Stored data entries
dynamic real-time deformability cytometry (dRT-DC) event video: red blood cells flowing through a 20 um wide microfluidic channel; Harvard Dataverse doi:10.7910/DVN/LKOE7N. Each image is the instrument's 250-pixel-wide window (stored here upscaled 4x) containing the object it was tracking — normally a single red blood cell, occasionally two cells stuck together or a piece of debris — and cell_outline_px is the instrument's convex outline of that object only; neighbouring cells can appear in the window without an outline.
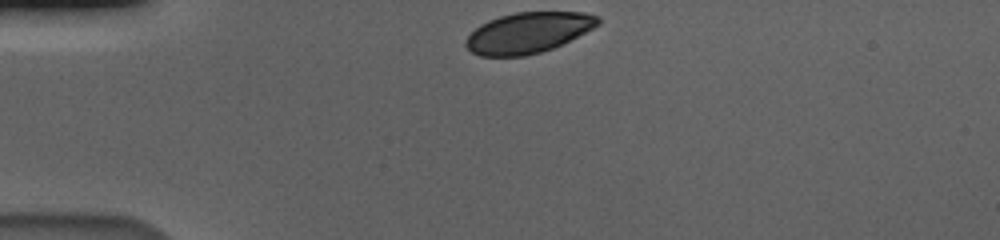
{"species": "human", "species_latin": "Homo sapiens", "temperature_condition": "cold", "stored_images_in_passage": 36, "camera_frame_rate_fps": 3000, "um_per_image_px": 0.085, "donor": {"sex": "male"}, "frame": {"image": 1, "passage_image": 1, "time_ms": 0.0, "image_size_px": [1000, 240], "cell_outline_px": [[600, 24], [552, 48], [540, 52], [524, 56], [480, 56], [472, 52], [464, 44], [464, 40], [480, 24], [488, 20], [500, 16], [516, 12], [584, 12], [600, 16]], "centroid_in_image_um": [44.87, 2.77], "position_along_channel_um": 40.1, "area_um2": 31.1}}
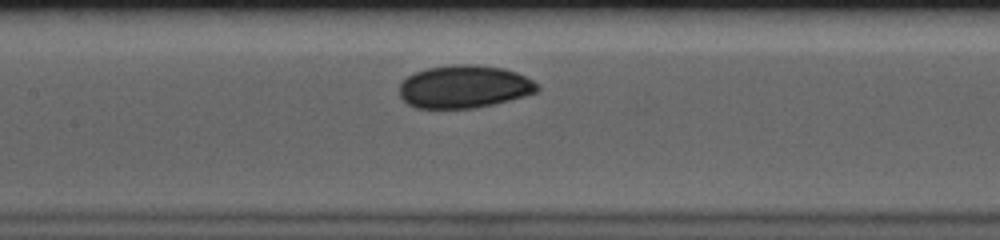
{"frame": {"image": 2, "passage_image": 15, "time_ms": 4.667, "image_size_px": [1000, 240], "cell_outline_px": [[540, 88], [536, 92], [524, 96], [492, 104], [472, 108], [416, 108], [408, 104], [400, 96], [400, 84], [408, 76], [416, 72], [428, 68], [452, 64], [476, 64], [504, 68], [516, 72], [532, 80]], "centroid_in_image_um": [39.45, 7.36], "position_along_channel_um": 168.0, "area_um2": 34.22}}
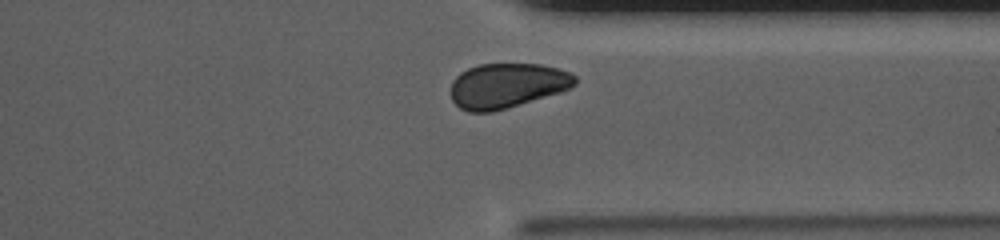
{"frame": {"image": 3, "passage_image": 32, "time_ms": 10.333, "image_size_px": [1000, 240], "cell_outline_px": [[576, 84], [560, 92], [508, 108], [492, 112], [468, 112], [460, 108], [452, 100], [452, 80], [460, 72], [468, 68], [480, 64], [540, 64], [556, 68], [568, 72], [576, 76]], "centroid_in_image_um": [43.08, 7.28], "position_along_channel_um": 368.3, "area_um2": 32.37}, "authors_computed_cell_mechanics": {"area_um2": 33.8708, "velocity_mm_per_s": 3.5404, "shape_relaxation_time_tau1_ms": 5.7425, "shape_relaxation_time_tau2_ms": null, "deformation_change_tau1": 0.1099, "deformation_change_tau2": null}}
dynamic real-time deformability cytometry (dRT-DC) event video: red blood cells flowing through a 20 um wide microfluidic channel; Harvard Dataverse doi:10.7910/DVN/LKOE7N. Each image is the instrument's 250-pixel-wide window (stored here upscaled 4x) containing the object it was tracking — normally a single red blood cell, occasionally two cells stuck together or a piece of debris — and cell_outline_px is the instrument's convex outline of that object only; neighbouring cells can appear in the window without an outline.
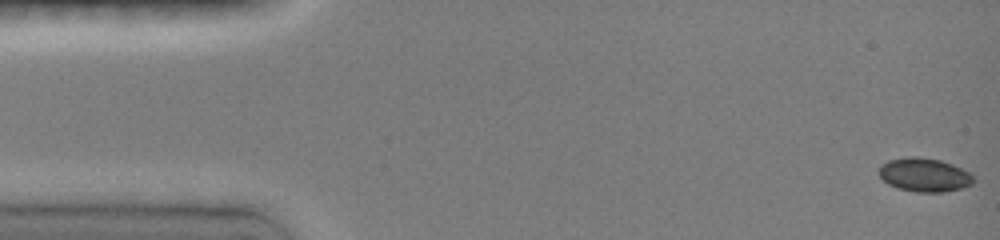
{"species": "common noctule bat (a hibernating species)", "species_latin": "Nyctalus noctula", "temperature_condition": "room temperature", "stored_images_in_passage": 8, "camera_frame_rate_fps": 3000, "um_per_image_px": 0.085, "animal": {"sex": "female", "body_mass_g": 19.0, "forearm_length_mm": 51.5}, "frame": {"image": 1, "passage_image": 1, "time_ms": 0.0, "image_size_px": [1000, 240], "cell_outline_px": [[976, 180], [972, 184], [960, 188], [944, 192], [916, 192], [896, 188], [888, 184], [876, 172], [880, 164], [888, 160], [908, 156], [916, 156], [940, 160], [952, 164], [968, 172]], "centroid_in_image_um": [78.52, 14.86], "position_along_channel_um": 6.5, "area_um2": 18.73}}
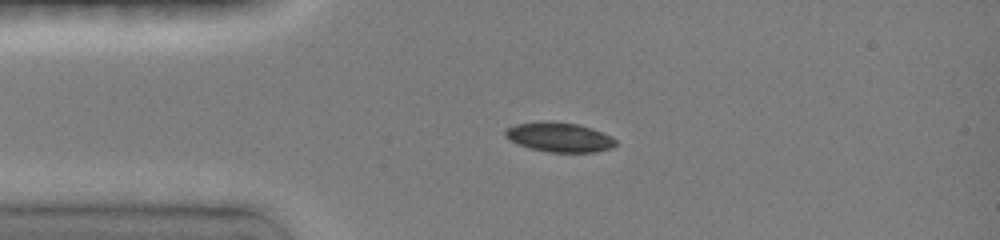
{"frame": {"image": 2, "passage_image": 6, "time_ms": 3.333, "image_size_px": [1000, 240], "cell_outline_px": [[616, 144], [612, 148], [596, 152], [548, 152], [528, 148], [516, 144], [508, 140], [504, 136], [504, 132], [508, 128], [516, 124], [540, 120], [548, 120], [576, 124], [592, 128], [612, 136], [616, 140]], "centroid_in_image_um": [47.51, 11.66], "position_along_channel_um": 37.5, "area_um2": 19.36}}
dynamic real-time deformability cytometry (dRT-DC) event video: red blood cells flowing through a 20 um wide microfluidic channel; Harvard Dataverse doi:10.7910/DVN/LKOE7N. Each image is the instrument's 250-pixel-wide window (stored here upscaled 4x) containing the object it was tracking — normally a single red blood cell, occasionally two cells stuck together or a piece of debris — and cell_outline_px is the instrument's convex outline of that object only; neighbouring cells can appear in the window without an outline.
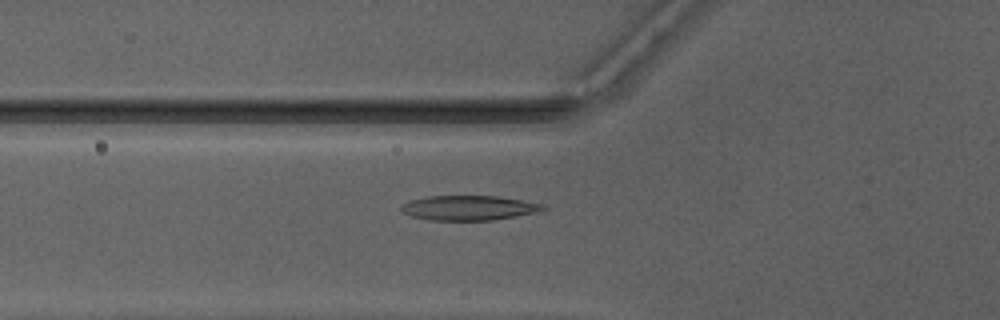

STATED PROBLEM —
Retype every entry verbatim and exclude the pictures from the copy.

TASK OUTPUT —
dynamic real-time deformability cytometry (dRT-DC) event video: red blood cells flowing through a 20 um wide microfluidic channel; Harvard Dataverse doi:10.7910/DVN/LKOE7N. Each image is the instrument's 250-pixel-wide window (stored here upscaled 4x) containing the object it was tracking — normally a single red blood cell, occasionally two cells stuck together or a piece of debris — and cell_outline_px is the instrument's convex outline of that object only; neighbouring cells can appear in the window without an outline.
{"species": "human", "species_latin": "Homo sapiens", "temperature_condition": "cold", "stored_images_in_passage": 36, "camera_frame_rate_fps": 3000, "um_per_image_px": 0.085, "donor": {"sex": "male"}, "frame": {"image": 1, "passage_image": 1, "time_ms": 0.0, "image_size_px": [1000, 240], "cell_outline_px": [[600, 24], [552, 48], [540, 52], [524, 56], [480, 56], [472, 52], [464, 44], [464, 40], [480, 24], [488, 20], [500, 16], [516, 12], [584, 12], [600, 16]], "centroid_in_image_um": [44.87, 2.77], "position_along_channel_um": 40.1, "area_um2": 31.1}}
{"frame": {"image": 2, "passage_image": 15, "time_ms": 4.667, "image_size_px": [1000, 240], "cell_outline_px": [[540, 88], [536, 92], [524, 96], [492, 104], [472, 108], [416, 108], [408, 104], [400, 96], [400, 84], [408, 76], [416, 72], [428, 68], [452, 64], [476, 64], [504, 68], [516, 72], [532, 80]], "centroid_in_image_um": [39.45, 7.36], "position_along_channel_um": 168.0, "area_um2": 34.22}}
{"frame": {"image": 3, "passage_image": 32, "time_ms": 10.333, "image_size_px": [1000, 240], "cell_outline_px": [[576, 84], [560, 92], [508, 108], [492, 112], [468, 112], [460, 108], [452, 100], [452, 80], [460, 72], [468, 68], [480, 64], [540, 64], [556, 68], [568, 72], [576, 76]], "centroid_in_image_um": [43.08, 7.28], "position_along_channel_um": 368.3, "area_um2": 32.37}, "authors_computed_cell_mechanics": {"area_um2": 33.8708, "velocity_mm_per_s": 3.5404, "shape_relaxation_time_tau1_ms": 5.7425, "shape_relaxation_time_tau2_ms": null, "deformation_change_tau1": 0.1099, "deformation_change_tau2": null}}
dynamic real-time deformability cytometry (dRT-DC) event video: red blood cells flowing through a 20 um wide microfluidic channel; Harvard Dataverse doi:10.7910/DVN/LKOE7N. Each image is the instrument's 250-pixel-wide window (stored here upscaled 4x) containing the object it was tracking — normally a single red blood cell, occasionally two cells stuck together or a piece of debris — and cell_outline_px is the instrument's convex outline of that object only; neighbouring cells can appear in the window without an outline.
{"species": "common noctule bat (a hibernating species)", "species_latin": "Nyctalus noctula", "temperature_condition": "room temperature", "stored_images_in_passage": 8, "camera_frame_rate_fps": 3000, "um_per_image_px": 0.085, "animal": {"sex": "female", "body_mass_g": 19.0, "forearm_length_mm": 51.5}, "frame": {"image": 1, "passage_image": 1, "time_ms": 0.0, "image_size_px": [1000, 240], "cell_outline_px": [[976, 180], [972, 184], [960, 188], [944, 192], [916, 192], [896, 188], [888, 184], [876, 172], [880, 164], [888, 160], [908, 156], [916, 156], [940, 160], [952, 164], [968, 172]], "centroid_in_image_um": [78.52, 14.86], "position_along_channel_um": 6.5, "area_um2": 18.73}}
{"frame": {"image": 2, "passage_image": 6, "time_ms": 3.333, "image_size_px": [1000, 240], "cell_outline_px": [[616, 144], [612, 148], [596, 152], [548, 152], [528, 148], [516, 144], [508, 140], [504, 136], [504, 132], [508, 128], [516, 124], [540, 120], [548, 120], [576, 124], [592, 128], [612, 136], [616, 140]], "centroid_in_image_um": [47.51, 11.66], "position_along_channel_um": 37.5, "area_um2": 19.36}}
dynamic real-time deformability cytometry (dRT-DC) event video: red blood cells flowing through a 20 um wide microfluidic channel; Harvard Dataverse doi:10.7910/DVN/LKOE7N. Each image is the instrument's 250-pixel-wide window (stored here upscaled 4x) containing the object it was tracking — normally a single red blood cell, occasionally two cells stuck together or a piece of debris — and cell_outline_px is the instrument's convex outline of that object only; neighbouring cells can appear in the window without an outline.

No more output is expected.